▸ Aim of the task
Once you reach the line that holds "Ms. 13. [Titre absent ou non renseigné]" in the listing below, output it and every line after it through the line that holds "Andere dienen der", word for word.
BEGIN Available data
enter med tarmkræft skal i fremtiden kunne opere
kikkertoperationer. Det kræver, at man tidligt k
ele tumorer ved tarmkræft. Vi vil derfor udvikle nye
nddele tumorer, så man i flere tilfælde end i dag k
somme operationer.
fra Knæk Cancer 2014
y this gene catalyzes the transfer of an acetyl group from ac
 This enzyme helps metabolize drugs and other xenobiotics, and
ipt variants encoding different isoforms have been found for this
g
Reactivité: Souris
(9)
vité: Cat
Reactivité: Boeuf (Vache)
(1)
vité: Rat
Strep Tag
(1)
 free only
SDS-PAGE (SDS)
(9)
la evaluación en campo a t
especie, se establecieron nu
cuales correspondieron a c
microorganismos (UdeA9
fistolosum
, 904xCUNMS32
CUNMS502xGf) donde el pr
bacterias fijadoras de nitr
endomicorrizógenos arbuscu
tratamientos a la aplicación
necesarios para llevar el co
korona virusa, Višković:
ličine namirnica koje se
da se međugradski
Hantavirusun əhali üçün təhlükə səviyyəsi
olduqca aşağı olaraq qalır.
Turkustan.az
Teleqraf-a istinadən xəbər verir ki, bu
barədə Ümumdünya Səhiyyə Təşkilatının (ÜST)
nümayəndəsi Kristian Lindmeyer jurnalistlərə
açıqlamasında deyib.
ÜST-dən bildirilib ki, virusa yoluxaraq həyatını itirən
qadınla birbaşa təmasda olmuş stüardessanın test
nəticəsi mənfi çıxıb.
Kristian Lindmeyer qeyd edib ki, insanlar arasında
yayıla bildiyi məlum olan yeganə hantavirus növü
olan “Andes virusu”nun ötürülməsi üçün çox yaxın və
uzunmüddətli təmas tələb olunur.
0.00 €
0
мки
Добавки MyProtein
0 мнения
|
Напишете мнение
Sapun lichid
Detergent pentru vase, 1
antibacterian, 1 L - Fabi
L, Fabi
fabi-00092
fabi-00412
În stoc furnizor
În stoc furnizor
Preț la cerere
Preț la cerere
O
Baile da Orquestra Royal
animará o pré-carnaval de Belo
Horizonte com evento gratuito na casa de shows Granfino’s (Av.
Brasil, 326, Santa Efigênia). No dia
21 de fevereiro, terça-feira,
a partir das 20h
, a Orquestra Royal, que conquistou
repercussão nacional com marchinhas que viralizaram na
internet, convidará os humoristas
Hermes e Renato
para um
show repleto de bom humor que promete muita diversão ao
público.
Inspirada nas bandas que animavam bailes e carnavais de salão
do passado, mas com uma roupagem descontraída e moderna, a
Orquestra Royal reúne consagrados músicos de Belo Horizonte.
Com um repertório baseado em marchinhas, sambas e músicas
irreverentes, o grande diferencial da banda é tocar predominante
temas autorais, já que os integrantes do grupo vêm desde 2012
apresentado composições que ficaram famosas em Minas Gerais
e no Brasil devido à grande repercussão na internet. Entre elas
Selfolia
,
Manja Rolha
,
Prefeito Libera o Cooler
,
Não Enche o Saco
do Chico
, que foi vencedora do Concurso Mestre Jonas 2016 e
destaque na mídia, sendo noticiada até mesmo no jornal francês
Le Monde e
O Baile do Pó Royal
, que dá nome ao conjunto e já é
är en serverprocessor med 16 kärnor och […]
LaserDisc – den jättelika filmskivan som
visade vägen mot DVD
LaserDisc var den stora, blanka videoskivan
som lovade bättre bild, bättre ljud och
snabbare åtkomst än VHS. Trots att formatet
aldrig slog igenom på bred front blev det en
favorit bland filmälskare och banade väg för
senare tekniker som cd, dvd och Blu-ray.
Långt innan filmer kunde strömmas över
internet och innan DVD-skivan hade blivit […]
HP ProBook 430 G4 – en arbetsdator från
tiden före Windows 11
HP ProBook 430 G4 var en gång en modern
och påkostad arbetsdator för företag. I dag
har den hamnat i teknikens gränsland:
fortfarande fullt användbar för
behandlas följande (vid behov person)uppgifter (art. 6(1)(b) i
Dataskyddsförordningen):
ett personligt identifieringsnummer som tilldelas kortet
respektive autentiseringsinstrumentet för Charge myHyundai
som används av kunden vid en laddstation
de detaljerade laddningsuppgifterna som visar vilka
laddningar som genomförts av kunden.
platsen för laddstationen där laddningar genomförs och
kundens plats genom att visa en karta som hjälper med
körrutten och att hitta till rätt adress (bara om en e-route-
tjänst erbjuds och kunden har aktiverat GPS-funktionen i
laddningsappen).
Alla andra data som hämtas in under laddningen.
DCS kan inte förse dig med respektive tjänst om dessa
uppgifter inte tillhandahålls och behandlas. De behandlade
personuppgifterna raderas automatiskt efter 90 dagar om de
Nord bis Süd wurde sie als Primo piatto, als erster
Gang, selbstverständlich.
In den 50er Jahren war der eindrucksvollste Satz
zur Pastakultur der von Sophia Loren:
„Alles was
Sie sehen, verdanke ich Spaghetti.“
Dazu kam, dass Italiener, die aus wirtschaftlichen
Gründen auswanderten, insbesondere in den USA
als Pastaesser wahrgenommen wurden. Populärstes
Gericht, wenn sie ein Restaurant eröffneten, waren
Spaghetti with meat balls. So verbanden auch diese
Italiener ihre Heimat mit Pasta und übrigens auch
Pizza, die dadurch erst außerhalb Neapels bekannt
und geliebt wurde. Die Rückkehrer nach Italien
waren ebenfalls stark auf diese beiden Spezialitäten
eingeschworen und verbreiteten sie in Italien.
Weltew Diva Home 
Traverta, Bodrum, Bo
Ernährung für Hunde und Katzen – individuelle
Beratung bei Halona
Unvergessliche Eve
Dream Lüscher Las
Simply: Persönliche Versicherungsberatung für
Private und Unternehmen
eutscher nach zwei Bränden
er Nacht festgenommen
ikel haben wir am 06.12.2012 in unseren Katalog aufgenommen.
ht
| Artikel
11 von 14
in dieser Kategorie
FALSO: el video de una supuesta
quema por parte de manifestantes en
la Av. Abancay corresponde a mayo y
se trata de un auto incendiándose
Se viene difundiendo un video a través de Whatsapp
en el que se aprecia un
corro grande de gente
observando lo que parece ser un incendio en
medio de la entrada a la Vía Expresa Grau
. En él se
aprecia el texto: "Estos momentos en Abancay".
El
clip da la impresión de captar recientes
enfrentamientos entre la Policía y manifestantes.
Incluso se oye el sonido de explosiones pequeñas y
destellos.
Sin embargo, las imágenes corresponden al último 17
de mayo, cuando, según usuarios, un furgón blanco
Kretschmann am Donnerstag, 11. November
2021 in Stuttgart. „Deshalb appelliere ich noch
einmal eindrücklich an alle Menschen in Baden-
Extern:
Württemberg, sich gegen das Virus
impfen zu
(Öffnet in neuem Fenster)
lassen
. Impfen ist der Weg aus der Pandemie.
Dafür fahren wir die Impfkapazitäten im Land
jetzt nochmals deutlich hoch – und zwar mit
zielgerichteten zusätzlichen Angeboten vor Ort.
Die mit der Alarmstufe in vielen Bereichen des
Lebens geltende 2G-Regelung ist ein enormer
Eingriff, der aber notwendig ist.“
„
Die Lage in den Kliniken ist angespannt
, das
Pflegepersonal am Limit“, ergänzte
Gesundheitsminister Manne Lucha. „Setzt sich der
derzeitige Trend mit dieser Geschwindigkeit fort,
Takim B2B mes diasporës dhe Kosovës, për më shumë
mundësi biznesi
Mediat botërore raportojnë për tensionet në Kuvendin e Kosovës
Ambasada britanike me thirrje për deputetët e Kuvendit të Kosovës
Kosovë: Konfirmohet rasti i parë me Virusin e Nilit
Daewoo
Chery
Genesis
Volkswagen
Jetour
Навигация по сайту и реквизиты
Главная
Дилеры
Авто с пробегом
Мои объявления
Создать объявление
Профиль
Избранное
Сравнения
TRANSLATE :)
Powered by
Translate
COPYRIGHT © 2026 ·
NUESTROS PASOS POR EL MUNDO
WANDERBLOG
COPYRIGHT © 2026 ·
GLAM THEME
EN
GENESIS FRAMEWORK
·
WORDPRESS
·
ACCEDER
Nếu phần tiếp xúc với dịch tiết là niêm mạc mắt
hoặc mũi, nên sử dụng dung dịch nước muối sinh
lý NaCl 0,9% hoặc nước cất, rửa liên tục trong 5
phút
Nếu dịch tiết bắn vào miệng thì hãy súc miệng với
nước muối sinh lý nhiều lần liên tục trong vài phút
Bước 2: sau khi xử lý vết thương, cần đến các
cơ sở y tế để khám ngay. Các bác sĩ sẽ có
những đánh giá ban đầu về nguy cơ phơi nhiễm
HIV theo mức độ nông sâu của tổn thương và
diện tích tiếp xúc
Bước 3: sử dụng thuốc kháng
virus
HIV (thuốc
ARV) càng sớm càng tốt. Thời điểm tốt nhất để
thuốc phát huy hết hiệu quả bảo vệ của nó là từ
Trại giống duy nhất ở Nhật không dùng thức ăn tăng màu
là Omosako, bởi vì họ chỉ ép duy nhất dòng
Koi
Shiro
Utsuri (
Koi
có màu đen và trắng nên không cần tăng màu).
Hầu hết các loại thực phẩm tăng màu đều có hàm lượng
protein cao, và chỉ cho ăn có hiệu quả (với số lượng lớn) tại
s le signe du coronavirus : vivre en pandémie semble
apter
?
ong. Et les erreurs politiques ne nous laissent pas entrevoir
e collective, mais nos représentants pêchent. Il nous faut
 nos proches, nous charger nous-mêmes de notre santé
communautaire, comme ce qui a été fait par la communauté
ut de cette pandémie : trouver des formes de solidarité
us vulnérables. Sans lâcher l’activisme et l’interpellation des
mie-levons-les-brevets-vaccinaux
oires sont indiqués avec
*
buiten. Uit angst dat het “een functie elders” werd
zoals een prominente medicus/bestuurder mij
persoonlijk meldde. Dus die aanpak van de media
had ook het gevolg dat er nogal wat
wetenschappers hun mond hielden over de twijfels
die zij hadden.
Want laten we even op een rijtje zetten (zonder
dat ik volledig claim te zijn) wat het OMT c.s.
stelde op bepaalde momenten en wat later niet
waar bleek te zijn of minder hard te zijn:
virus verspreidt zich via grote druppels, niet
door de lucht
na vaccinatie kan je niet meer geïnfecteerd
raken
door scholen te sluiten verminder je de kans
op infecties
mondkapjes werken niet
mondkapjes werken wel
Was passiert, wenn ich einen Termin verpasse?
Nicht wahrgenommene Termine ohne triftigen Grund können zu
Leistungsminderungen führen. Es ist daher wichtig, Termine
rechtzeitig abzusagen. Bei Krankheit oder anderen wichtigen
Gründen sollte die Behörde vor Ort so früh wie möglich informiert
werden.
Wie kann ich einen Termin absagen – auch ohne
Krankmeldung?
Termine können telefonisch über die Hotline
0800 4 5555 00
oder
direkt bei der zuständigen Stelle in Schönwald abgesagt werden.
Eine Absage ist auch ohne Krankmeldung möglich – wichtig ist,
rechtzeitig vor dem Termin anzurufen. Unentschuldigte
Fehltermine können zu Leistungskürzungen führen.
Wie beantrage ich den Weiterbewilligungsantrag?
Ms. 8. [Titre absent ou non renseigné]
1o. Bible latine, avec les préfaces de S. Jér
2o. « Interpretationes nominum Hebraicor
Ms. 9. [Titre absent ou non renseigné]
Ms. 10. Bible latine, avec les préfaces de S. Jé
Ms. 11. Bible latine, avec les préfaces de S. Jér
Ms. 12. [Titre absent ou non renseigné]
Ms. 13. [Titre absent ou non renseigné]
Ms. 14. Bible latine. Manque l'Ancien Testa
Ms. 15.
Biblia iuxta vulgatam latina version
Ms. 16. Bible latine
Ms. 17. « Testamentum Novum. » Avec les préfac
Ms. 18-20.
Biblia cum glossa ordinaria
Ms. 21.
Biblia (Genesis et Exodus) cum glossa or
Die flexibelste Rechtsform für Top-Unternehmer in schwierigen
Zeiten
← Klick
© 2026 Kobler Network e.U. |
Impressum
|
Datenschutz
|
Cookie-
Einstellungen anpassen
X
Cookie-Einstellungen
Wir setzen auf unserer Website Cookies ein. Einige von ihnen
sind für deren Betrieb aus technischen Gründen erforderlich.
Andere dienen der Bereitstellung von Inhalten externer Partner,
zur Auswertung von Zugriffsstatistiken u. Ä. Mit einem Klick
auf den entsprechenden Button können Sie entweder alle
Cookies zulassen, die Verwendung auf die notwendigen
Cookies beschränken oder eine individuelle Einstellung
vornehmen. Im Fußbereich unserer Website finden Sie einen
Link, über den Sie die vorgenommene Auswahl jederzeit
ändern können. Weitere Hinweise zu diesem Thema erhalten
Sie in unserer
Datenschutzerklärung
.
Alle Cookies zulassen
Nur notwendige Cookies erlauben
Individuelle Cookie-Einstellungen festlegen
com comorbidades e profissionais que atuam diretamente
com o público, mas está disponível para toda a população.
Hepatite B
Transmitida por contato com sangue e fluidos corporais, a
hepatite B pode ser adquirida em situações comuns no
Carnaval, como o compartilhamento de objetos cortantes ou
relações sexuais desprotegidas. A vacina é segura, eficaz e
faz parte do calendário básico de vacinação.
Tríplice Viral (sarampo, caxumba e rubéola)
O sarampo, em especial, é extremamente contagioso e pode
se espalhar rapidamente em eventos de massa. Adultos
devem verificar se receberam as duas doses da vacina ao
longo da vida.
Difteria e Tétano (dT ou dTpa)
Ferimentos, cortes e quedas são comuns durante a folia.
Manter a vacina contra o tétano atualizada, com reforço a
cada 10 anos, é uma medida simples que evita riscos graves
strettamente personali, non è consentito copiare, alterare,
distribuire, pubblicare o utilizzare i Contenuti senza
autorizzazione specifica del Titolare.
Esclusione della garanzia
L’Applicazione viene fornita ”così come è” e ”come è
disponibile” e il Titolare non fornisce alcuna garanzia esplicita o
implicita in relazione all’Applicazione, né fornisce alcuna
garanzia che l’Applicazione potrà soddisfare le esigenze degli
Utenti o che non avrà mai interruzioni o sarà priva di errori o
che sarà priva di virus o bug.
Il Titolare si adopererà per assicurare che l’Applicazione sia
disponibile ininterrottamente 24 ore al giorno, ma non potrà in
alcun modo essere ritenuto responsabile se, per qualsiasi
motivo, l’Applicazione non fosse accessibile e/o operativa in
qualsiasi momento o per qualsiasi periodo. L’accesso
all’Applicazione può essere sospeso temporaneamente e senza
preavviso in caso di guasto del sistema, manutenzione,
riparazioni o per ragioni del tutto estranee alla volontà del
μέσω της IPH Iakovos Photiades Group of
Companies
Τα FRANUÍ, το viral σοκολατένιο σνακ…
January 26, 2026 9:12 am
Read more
END Available data
▸ Exercise answer
Ms. 13. [Titre absent ou non renseigné]
Ms. 14. Bible latine. Manque l'Ancien Testa
Ms. 15.
Biblia iuxta vulgatam latina version
Ms. 16. Bible latine
Ms. 17. « Testamentum Novum. » Avec les préfac
Ms. 18-20.
Biblia cum glossa ordinaria
Ms. 21.
Biblia (Genesis et Exodus) cum glossa or
Die flexibelste Rechtsform für Top-Unternehmer in schwierigen
Zeiten
← Klick
© 2026 Kobler Network e.U. |
Impressum
|
Datenschutz
|
Cookie-
Einstellungen anpassen
X
Cookie-Einstellungen
Wir setzen auf unserer Website Cookies ein. Einige von ihnen
sind für deren Betrieb aus technischen Gründen erforderlich.
Andere dienen der Bereitstellung von Inhalten externer Partner,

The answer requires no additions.